● What to do
Omit images. Retype all entries verbatim.

═════ Excerpted records

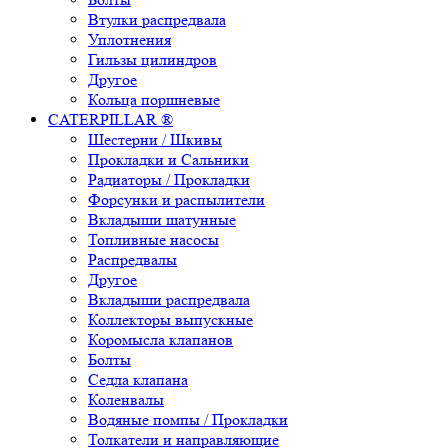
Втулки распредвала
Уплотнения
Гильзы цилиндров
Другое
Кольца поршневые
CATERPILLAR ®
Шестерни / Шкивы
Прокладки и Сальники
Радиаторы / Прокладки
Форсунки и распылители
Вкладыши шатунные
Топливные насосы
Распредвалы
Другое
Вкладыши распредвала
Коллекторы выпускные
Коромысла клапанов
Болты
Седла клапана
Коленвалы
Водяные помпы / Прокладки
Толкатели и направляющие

══════════

● Reply
Втулки распредвала
Уплотнения
Гильзы цилиндров
Другое
Кольца поршневые
CATERPILLAR ®
Шестерни / Шкивы
Прокладки и Сальники
Радиаторы / Прокладки
Форсунки и распылители
Вкладыши шатунные
Топливные насосы
Распредвалы
Другое
Вкладыши распредвала
Коллекторы выпускные
Коромысла клапанов
Болты
Седла клапана
Коленвалы
Водяные помпы / Прокладки
Толкатели и направляющие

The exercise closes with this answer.